WHAT IS REQUIRED:
Extend the news piece on the "Hidden Voices" program about LGBT Muslims, starting right after its last sentence.

SOURCE EXTRACT:
╭──
When discussing what faces the LGBT community in America, many do not take into account the effects on those individuals of non-Western religions.

On Tuesday, Open Doors, The Women’s Center, The LGBT Center and The Department of Classics and World Religions will present the program “Hidden Voices: The Lives of LGBT Muslims.”

The program will feature speaker Faisal Alam, a Muslim activist of Pakistani descent, who identifies as queer. Alam began the group Al-Fatiha, which means “the beginning” or “the opening,” after beginning the first known email discussion for LGBT-identified Muslims. Al-Fatiha eventually turned from an email chain to a gathering with the same name and, in 1998, the group as it is known today.

Al-Fatiha has 800 members in the United States. Since its formation, the organization has provided resources, counseling services and information to more than 3,000 people around the world, according to the group’s website.

“Hidden Voices delves into an area seldom discussed,” Alam said on his website. “The challenges and achievements of LGBT Muslims are often invisible, but I’ve been lucky to engage with students from across the country in dialogue and discussion on this extremely sensitive topic.”
╰──
DATA EXTRACT:
╭──
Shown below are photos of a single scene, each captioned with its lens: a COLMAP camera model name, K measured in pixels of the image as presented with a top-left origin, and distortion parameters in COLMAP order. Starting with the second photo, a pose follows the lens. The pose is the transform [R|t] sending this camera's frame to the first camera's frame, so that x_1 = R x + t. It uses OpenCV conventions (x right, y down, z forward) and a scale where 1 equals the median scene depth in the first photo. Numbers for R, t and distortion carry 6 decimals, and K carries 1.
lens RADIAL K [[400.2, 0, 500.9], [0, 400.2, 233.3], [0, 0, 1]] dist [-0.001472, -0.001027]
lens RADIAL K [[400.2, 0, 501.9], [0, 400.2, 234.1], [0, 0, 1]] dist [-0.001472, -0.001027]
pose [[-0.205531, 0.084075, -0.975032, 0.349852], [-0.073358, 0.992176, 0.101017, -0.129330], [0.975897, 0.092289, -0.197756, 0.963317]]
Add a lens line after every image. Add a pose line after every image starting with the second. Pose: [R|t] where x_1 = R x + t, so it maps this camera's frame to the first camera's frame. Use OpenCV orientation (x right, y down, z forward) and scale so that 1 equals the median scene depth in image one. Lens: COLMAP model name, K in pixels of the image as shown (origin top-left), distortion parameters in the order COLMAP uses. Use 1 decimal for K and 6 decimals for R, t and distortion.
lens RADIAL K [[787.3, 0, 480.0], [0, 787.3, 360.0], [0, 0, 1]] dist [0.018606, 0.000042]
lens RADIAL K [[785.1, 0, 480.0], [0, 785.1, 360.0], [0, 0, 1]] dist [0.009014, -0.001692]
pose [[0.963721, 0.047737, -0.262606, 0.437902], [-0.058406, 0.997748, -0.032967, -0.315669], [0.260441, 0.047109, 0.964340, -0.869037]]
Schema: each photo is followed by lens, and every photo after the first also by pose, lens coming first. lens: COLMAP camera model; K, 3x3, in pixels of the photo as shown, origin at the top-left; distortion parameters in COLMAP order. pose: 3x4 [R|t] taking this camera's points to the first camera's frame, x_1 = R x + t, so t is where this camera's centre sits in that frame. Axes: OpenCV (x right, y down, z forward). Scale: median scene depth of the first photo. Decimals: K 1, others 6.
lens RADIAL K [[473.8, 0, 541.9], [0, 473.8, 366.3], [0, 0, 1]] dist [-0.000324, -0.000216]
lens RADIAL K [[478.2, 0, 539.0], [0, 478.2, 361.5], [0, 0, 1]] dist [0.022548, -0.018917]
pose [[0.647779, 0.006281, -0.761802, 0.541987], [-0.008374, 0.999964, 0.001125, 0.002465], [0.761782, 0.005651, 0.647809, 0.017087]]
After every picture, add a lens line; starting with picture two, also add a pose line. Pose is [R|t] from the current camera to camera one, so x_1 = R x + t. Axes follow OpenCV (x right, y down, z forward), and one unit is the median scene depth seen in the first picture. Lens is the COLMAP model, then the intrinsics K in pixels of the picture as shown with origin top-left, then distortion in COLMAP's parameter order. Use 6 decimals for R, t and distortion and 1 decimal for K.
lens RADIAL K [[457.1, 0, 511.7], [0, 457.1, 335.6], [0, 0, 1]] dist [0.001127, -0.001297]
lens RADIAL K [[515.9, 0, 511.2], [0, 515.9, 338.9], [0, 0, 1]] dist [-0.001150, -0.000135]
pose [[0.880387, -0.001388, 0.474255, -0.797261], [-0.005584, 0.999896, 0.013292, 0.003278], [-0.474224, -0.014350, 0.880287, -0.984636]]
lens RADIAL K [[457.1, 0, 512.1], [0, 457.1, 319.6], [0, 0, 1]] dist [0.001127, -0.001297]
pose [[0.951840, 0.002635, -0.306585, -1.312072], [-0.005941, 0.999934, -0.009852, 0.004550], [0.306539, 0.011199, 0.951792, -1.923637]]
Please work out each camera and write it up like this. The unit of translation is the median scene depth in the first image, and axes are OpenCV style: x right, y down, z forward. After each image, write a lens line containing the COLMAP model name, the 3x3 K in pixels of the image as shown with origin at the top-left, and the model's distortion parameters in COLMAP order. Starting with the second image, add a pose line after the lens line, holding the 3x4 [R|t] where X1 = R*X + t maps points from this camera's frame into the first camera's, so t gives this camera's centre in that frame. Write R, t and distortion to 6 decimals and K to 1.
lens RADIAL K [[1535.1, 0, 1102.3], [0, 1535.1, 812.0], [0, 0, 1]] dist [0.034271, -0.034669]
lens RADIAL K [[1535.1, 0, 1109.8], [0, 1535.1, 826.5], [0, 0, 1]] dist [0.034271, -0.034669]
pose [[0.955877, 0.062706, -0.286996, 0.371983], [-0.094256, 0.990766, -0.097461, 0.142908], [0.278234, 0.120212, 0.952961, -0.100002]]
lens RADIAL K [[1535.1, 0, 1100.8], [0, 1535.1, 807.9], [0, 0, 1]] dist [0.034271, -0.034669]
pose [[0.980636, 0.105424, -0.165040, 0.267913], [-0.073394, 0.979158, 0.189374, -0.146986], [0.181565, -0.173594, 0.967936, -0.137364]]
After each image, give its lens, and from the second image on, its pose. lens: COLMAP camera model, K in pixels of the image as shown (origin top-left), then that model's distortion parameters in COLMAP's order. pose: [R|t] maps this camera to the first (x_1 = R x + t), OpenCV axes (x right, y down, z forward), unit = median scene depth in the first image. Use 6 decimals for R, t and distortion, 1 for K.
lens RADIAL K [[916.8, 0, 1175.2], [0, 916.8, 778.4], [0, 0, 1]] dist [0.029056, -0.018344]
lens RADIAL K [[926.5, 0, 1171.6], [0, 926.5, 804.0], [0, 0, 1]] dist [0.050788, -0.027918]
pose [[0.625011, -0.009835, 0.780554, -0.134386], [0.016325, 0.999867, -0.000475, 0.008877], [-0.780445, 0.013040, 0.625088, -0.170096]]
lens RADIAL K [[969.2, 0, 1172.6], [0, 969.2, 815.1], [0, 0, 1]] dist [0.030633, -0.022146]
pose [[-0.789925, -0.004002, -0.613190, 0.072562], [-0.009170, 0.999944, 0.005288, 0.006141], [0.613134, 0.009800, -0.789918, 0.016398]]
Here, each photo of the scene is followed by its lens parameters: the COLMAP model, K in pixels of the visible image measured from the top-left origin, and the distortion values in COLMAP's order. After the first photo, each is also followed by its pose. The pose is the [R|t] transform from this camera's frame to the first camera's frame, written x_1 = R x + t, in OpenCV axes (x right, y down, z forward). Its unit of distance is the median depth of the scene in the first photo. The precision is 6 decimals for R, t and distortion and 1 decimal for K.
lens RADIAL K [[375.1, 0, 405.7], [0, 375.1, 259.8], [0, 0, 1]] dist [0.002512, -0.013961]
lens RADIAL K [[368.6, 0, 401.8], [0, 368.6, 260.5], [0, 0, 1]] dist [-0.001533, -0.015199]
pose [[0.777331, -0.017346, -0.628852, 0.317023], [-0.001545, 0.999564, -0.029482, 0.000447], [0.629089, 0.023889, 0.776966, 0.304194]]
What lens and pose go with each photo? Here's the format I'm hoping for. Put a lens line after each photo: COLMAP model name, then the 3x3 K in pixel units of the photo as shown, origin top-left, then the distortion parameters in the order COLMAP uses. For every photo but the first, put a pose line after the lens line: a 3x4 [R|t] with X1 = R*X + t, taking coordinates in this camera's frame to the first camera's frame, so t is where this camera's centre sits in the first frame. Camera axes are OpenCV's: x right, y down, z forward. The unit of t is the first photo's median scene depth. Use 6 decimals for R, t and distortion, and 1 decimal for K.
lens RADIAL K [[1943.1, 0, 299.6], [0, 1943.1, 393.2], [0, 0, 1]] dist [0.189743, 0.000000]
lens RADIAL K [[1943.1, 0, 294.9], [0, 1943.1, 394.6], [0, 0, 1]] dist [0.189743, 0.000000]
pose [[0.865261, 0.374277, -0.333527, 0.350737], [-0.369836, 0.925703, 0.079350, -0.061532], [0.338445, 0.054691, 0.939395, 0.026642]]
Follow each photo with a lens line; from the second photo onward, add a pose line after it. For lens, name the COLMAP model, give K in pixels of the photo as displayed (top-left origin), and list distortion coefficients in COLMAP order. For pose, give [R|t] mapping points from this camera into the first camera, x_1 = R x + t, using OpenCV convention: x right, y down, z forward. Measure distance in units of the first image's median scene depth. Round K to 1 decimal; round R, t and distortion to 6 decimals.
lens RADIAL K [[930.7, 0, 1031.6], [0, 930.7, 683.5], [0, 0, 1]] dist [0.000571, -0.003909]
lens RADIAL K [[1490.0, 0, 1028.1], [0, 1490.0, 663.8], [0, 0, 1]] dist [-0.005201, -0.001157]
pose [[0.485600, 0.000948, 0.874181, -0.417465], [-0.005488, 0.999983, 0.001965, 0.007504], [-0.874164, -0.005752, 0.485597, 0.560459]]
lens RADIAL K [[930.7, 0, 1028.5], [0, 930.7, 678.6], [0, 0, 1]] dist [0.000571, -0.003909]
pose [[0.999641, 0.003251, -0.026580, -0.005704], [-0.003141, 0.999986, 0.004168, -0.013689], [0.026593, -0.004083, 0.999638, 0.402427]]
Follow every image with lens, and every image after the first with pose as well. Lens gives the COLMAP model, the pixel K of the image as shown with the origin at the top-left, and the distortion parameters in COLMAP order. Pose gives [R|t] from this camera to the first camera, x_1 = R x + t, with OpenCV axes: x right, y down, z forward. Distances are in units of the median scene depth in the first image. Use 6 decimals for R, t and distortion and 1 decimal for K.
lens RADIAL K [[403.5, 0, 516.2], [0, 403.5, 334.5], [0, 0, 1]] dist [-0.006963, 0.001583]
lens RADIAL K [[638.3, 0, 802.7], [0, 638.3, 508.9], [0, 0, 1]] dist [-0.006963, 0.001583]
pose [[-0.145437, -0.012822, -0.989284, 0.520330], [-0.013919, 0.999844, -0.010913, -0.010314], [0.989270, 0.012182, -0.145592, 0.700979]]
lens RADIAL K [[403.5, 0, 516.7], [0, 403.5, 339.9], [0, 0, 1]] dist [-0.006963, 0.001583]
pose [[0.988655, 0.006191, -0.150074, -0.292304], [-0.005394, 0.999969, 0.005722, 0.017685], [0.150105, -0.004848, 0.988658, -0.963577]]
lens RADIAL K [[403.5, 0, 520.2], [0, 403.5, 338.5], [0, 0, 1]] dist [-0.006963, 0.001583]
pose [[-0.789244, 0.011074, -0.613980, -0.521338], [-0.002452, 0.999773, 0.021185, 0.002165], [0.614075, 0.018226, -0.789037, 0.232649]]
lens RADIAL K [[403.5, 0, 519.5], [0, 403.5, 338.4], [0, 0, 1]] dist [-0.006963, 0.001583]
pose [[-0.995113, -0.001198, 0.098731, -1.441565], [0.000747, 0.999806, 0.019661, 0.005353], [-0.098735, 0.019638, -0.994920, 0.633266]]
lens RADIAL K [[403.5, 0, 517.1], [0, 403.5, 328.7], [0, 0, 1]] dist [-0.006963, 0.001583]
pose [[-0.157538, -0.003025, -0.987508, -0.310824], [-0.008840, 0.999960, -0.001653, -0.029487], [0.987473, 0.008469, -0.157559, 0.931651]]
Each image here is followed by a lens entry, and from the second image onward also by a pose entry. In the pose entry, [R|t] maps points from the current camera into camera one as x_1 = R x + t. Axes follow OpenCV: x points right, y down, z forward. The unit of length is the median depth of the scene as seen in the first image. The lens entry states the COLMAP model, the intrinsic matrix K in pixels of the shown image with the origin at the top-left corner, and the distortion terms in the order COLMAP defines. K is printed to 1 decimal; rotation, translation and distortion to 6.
╰──
ANSWER SPACE:
Alam’s speech covers the difficulties that LGBT people in the Muslim religion face when coming out in the church, explores the legacy of colonialism and sodomy laws within the Muslim world and the suppression of LGBT rights.

Alam became involved with Ohio University after he contacted Sarah Chadwell, a senior studying international studies, about possibly speaking from his perspective. Chadwell said she immediately accepted because she knew Alam was “rare and amazing.”

This discussion is especially important coming from a person who is a part of both groups, Chadwell said.

“Lately the LGBT Center has become progressively more aware and helpful on the topic of racism in the LGBT community,” Chadwell said. “I thought it would be wonderful to expand on this subject more. I also want to understand the perspective of the LGBTQA community in Islam. I have never had a chance to speak to a member of the LGBTQA community who was out and is Muslim.”